Zarobić na hałdzie
PSZÓW Przy zapożarowanej hałdzie ma powstać zakład do odzysku czerwonego łupka.
O uruchomienie produkcji stara się firma rekultywująca hałdę. Przedsiębiorca początkowo ubiegał się w urzędzie miasta o pozwolenie na zlokalizowanie zakładu na hałdzie. Burmistrz nie zgodził się. – Nie mogliśmy dać pozytywnej opinii, ponieważ plan zagospodarowania przestrzennego jednoznacznie zabrania prowadzenia odzysku na tym obszarze.
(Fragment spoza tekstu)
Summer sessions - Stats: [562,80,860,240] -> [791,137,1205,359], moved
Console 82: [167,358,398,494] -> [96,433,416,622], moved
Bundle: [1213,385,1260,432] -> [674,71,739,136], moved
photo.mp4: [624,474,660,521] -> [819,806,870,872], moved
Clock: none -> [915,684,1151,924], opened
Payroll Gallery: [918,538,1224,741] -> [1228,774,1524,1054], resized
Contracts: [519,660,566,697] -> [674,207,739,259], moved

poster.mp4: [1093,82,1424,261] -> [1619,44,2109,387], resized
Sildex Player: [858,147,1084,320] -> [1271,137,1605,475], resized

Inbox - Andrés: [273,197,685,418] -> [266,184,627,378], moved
Poszliśmy jednak firmie na rękę. Wymyśliliśmy, że może prowadzić tę działalność zaraz przy hałdzie, na naszym terenie przeznaczonym w planie pod wysypisko śmieci – mówi Marek Hawel. Burmistrz zapewnia, że uruchomienie działalności nie powiększy mieszkańcom uciążliwości z powodu życia przy hałdzie. Jest to teren odsunięty od ludzkich siedzib. Na razie urząd jedynie użycza teren na 3 miesiące. W tym czasie przedsiębiorca ma pozałatwiać formalności. Dopiero, kiedy będzie dysponował odpowiednimi zezwoleniami, burmistrz podpisze z nim umowę dzierżawy ze stawką około 10 tys. zł netto miesięcznie. Wtedy też ruszyłoby odsiewanie czerwonego łupka z hałdy.
Dzierżawa będzie trwać tak długo, jak długo firma uzna, że odzysk łupku jest opłacalny. Miasto zarobiłoby na wynajmowaniu terenu około 10 tys. zł netto miesięcznie. - Zachowamy kontrolę, dzięki czemu możemy wypowiedzieć dzierżawę, jeśli coś będzie nie tak – zapewnia burmistrz. Tłuczeń nadaje się głównie do podbudowy dróg. Z drugiej stronyfirma liczy, że wywożenie skały do odsiewu ułatwi wygaszanie hałdy.